Ultimately FIFA's plan backfired, and no later than a year after, the ban was lifted, with FIFA stating it needed to better study and gather actual facts from credible medical sources, which, until this day has never been scientifically proven.

 

Now imagine if it would've been taken into effect...


Bolivia has been playing 3,640m up in La Paz for as long as the World Cup has existed, and only managed to qualify once out of 20 editions (in 1994, they also made the 1950 WC, but were cordially invited to).


Never did a Bolivian side win the Libertadores, they made the Semis 4 times, and Peruvians finished 2nd only twice.


Only 5 of a total 76 South American club competitions were won by teams located in high altitude.


Aside from, on occasion, beating Brazil, Uruguay, and Argentina at home, even when Bolivia last hosted the Copa América they didn't win.

 

Truthfully, the only ones who really moan over this are us Brazilians, Uruguayans, and Argentinians - eastern Argentinians (obviously not those from or near the Andes themselves).

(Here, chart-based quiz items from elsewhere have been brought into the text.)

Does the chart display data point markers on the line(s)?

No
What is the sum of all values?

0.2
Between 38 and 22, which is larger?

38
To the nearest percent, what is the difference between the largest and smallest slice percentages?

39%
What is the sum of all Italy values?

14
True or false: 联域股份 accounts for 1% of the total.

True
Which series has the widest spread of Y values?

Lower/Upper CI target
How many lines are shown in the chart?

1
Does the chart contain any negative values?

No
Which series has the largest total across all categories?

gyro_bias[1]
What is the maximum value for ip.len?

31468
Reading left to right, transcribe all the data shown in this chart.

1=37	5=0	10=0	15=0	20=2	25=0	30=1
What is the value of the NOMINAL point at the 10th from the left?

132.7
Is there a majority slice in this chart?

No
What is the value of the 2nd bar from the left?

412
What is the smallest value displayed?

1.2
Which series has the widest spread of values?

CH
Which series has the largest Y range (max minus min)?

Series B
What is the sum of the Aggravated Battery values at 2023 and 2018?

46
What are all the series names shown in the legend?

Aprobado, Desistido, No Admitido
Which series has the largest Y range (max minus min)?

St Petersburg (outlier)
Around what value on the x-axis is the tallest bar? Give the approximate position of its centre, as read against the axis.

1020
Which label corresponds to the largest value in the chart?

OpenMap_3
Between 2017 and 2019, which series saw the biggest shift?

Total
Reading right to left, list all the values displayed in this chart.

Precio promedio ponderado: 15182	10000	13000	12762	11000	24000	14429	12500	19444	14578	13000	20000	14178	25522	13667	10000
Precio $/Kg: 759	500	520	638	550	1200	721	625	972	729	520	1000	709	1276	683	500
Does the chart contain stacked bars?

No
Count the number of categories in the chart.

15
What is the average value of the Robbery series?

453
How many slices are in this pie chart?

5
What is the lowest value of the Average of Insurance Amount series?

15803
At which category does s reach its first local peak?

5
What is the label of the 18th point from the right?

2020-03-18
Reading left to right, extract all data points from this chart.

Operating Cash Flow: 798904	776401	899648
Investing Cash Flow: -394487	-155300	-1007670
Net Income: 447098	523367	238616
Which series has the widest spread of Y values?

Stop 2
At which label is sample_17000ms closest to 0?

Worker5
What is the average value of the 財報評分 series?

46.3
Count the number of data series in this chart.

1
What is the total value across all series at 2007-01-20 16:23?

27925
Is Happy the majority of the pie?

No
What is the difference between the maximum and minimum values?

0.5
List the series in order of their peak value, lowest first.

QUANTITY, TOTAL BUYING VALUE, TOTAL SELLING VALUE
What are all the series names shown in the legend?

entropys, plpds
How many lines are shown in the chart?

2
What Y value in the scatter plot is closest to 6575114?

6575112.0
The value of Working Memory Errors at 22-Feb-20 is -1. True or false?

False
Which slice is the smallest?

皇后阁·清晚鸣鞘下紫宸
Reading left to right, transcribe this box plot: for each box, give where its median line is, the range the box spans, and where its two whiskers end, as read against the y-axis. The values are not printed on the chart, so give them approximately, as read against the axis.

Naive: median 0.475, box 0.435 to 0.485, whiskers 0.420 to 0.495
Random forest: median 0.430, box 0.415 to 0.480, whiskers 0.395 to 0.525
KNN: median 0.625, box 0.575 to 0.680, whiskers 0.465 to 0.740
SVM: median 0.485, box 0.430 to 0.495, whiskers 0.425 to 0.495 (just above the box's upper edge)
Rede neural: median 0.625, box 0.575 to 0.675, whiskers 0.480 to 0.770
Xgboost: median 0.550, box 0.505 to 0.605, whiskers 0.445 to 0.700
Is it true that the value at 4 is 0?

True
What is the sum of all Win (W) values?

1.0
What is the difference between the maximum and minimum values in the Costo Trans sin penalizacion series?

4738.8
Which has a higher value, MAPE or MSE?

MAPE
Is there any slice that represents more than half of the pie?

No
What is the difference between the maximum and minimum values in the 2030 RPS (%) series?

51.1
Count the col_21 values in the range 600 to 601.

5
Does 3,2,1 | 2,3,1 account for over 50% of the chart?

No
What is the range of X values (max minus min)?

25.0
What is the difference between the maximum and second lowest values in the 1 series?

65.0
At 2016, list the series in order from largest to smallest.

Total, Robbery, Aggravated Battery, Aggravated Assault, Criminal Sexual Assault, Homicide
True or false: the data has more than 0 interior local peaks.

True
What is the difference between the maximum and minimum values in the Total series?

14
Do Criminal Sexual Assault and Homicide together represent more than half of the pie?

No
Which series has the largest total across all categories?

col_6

And what do these 3 countries have in common?  Well, perhaps the tremendous amount of pull in decision-making when it comes to policies in South America's local governing football body, the CONMEBOL.


I guarantee you, if it were the other way around... if Buenos Aires, Montevideo, or Rio were located high up in the mountains & Bolivian city La Paz or Ecuadorian capital Quito were down at sea level, this never even would've made it out of internet forums!

 

Just last week in the Libertadores, during Inter's 3-1 loss to La Paz club, The Strongest, an image made headlines of Brazilian MID Anderson, the former Man United, now back at Inter, being subbed out of a match and exhaustingly huffing on a mask from a portable oxygen tank...


Side note: in 2014, Anderson started a whopping 5 matches (last action he saw for Man United, 20 minutes in August vs Burnley).  I don't think the Andes played a role there!

 

If a bunch of badly-dressed Spaniards way back in the day were able to conquer the Inca Empire, without oxygen tanks, I think we can allow physically suitable athletes, to play two 45-minute halves of football.

 

The conclusion is simple.
Do we ban matches in Saudi Arabia due to heat, or Norway due to frigid temperatures?  No, as long as it's medically fit, people deserve to watch and play the beautiful game from whichever corner of this magnificently diverse and colorful planet they find themselves in!